• How does it work?

    Rubber banding works by inducing necrosis and fibrous reaction at the neck of the haemorrhoid. This reaction will occlude the haemorrhoid vessels. It pulls up and attaches the redundant mucosa to the rectal wall. The size of the tissue secured is not important so long as there is enough tissue secured to prevent the band from falling off immediately after the application.

  • How can you justify the cost?

    Haemoband is very cost effective compared to reusable units because of the high capital value and sterilization costs. Also the cost of sterilising one unit is usually similar to that of one Haemoband.

    Reusable banders are an expensive capital item and need to be sterilized between procedures. A clinic using reusable banders would require to hold stocks to facilitate procedures and also to be available when used banders are being sterilised.

    Additionally the procedure time with Haemoband is significantly less. This allows more patients to be treated within a given time.

  • What makes Haemoband different?

    Haemoband is the only ligator that automatically reloads and controls suction at once. We believe there is no other unit on the market like it.

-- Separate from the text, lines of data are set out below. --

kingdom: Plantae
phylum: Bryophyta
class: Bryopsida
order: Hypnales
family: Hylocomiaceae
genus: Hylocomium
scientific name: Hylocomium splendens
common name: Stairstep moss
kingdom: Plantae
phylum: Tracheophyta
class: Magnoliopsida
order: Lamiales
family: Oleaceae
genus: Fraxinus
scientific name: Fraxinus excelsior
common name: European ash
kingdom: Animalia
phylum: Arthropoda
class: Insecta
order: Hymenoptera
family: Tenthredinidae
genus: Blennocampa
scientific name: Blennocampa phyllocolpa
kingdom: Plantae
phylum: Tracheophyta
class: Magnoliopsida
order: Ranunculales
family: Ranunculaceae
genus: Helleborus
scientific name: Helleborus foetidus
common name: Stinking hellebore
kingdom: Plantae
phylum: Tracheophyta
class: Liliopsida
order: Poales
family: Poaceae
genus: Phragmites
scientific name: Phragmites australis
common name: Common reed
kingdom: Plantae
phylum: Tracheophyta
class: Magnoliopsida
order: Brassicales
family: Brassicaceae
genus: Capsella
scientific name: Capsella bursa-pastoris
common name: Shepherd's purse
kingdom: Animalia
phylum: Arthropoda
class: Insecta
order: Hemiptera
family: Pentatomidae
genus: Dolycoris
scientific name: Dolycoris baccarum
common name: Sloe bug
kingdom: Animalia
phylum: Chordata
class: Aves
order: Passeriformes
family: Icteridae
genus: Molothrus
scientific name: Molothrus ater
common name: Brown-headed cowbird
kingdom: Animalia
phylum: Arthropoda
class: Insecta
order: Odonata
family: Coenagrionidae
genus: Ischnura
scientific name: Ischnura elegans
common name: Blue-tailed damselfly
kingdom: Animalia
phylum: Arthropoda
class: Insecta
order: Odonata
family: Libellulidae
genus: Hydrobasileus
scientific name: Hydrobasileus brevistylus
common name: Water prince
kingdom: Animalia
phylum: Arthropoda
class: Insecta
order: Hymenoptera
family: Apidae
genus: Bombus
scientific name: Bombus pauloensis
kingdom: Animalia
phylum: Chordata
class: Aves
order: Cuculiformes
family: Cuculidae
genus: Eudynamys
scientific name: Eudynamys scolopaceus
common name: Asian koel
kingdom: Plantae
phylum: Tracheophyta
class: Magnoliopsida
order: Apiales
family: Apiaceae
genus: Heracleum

The time you will save per procedure and the improved comfort for you and your patients makes it a very desirable device for colorectal surgeons.

  • Is it medically approved?

    Haemoband Surgical Ltd has a comprehensive Quality Management System (QMS) which fully complies with ISO13485:2003 [Certificate Number MD 521896]

    We have also been awarded a CE Mark for Product Quality Assurance [Certificate Number CE 521895]

    The most recent addition to our accreditations is out FDA clearance [510(k) Number K091519]

  • How can I see the haemorrhoid is in position before applying band?

    They key to effective application is to ensure that the proctoscope is correctly positioned in relation to the haemorrhoid.

    When the proctoscope is correctly positioned, the Haemoband is introduced into the proctoscope until the tip of it is gently resting on the haemorrhoid. Suction is automatically applied to the haemorrhoid when the trigger is partially squeezed. This will introduce it into the tip of the haemoband which correctly positions it for a band to be applied.

  • Isn't the aperture too big/too small?

    Too big: Although we could have designed the end to be smaller, we wanted surgeons to be able to accommodate larger tissues.

    Too small: The inside nozzle diameter is 10mm which is the same or larger than most other banders. The nozzle is carefully designed to minimise the pressure needed to secure the haemorrhoid.

  • Why have you only pre-loaded with 4 bands?

    The strength of the bands and the accuracy of the system means that only one band is needed per haemorrhoid. The recommended maximum is three bands per session, leaving one spare. Properly applied bands containing between 1-2mm of tissue are unlikely to become dislodged.

  • What level of suction is needed?

    Normal hospital suction is adequate. Optimum levels should be above 600 mmHg or >80KPa.

  • What if there is no suction available?

    Small, inexpensive portable suction devices can be used.

  • How much tissue do I secure with the band?

    1-2mm of tissue is sufficient to stimulate a fibrous reaction around the neck of the haemorrhoid, occluding the haemorrhoid vessels and reducing the redundant mucosa.

  • Why is the handle so thick?

    Haemoband is the only device with a dual action handle. By listening to the suction and gently squeezing the trigger, you can action the suction. By pressing down a bit harder, you can release a band.

  • How many are there in a box?

    Haemobands come by the box. There are 10 disposable guns sealed within airtight, clean bags in every box of Haemobands.